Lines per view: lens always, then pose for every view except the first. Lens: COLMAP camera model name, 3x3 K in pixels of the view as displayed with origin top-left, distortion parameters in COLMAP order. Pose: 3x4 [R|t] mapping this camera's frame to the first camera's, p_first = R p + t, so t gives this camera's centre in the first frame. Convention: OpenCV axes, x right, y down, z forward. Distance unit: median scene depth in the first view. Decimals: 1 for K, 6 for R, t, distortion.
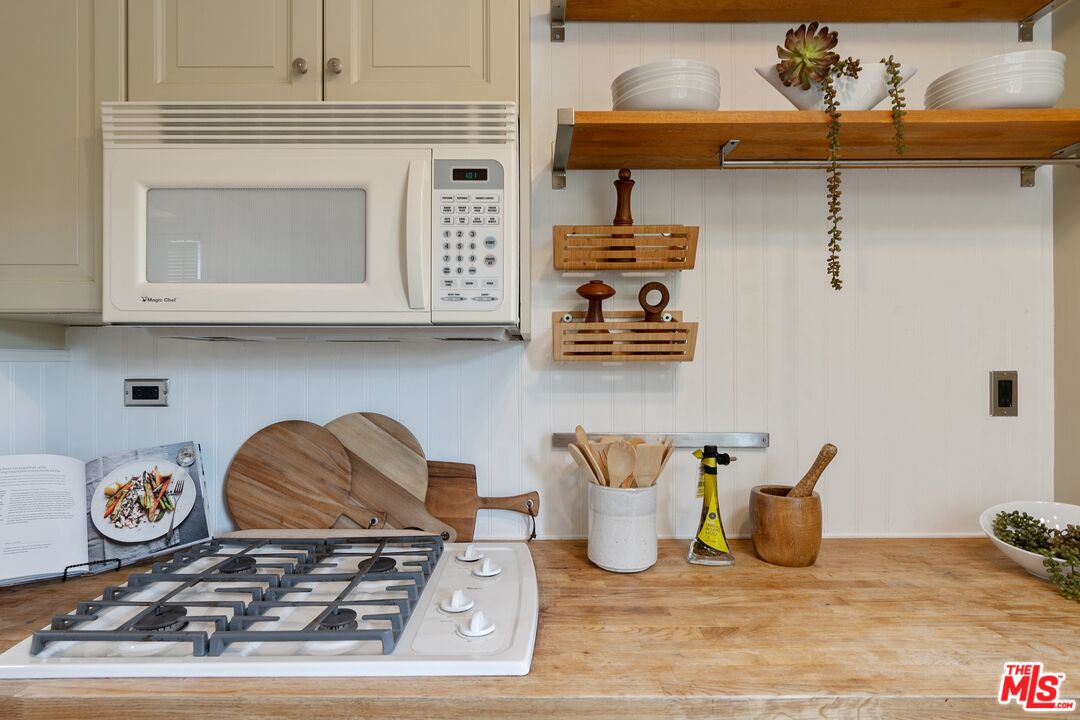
lens RADIAL K [[529.8, 0, 540.0], [0, 529.8, 360.0], [0, 0, 1]] dist [-0.015110, 0.000086]
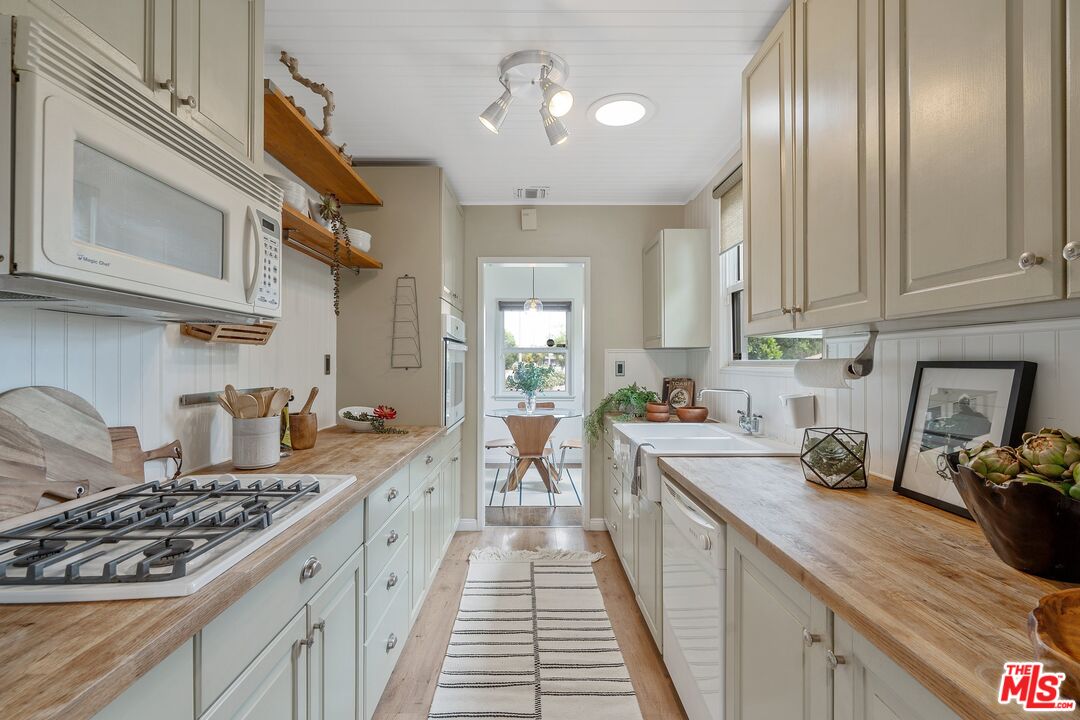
lens RADIAL K [[486.4, 0, 532.1], [0, 486.4, 362.9], [0, 0, 1]] dist [-0.004372, 0.000793]
pose [[-0.001807, 0.001274, 0.999998, -1.278825], [-0.010015, 0.999949, -0.001292, 0.054030], [-0.999948, -0.010017, -0.001795, 0.139482]]
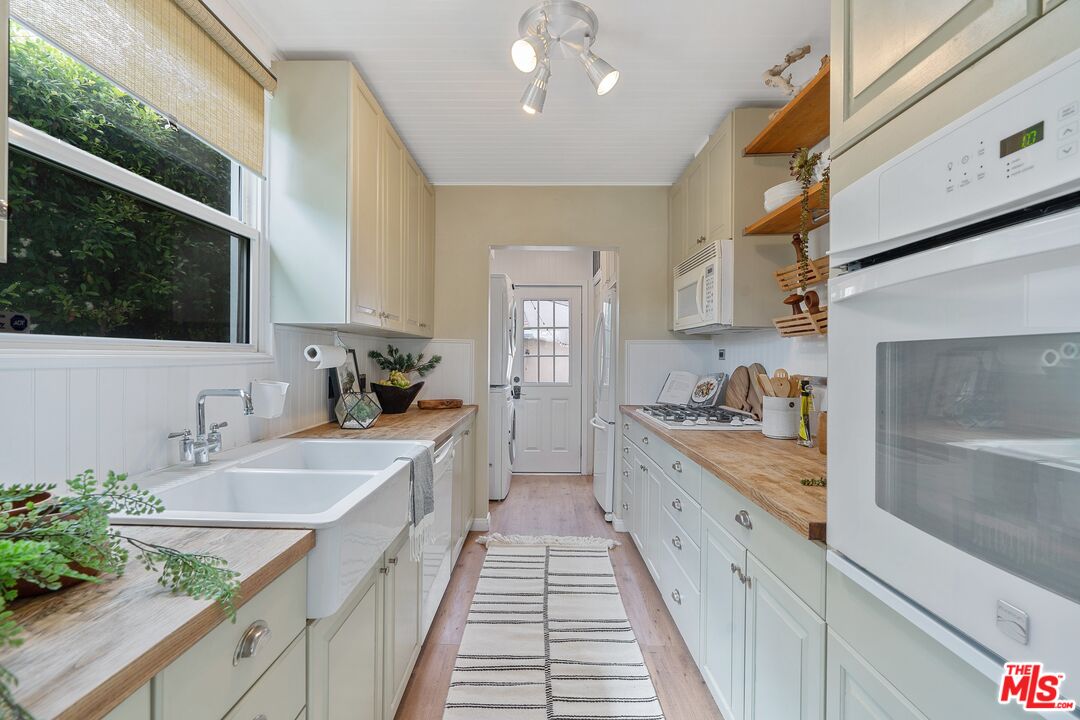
lens RADIAL K [[486.4, 0, 532.1], [0, 486.4, 362.9], [0, 0, 1]] dist [-0.004372, 0.000793]
pose [[-0.015069, 0.009165, -0.999844, 1.807703], [0.003529, 0.999952, 0.009113, 0.080391], [0.999880, -0.003391, -0.015101, 0.077418]]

━━━━━━━━━━━━━━━━━━━━

## EXERCISE:
Reproduce the listing above verbatim, line by line, omitting the pictures.

## SOLUTION:
Lines per view: lens always, then pose for every view except the first. Lens: COLMAP camera model name, 3x3 K in pixels of the view as displayed with origin top-left, distortion parameters in COLMAP order. Pose: 3x4 [R|t] mapping this camera's frame to the first camera's, p_first = R p + t, so t gives this camera's centre in the first frame. Convention: OpenCV axes, x right, y down, z forward. Distance unit: median scene depth in the first view. Decimals: 1 for K, 6 for R, t, distortion.
lens RADIAL K [[529.8, 0, 540.0], [0, 529.8, 360.0], [0, 0, 1]] dist [-0.015110, 0.000086]
lens RADIAL K [[486.4, 0, 532.1], [0, 486.4, 362.9], [0, 0, 1]] dist [-0.004372, 0.000793]
pose [[-0.001807, 0.001274, 0.999998, -1.278825], [-0.010015, 0.999949, -0.001292, 0.054030], [-0.999948, -0.010017, -0.001795, 0.139482]]
lens RADIAL K [[486.4, 0, 532.1], [0, 486.4, 362.9], [0, 0, 1]] dist [-0.004372, 0.000793]
pose [[-0.015069, 0.009165, -0.999844, 1.807703], [0.003529, 0.999952, 0.009113, 0.080391], [0.999880, -0.003391, -0.015101, 0.077418]]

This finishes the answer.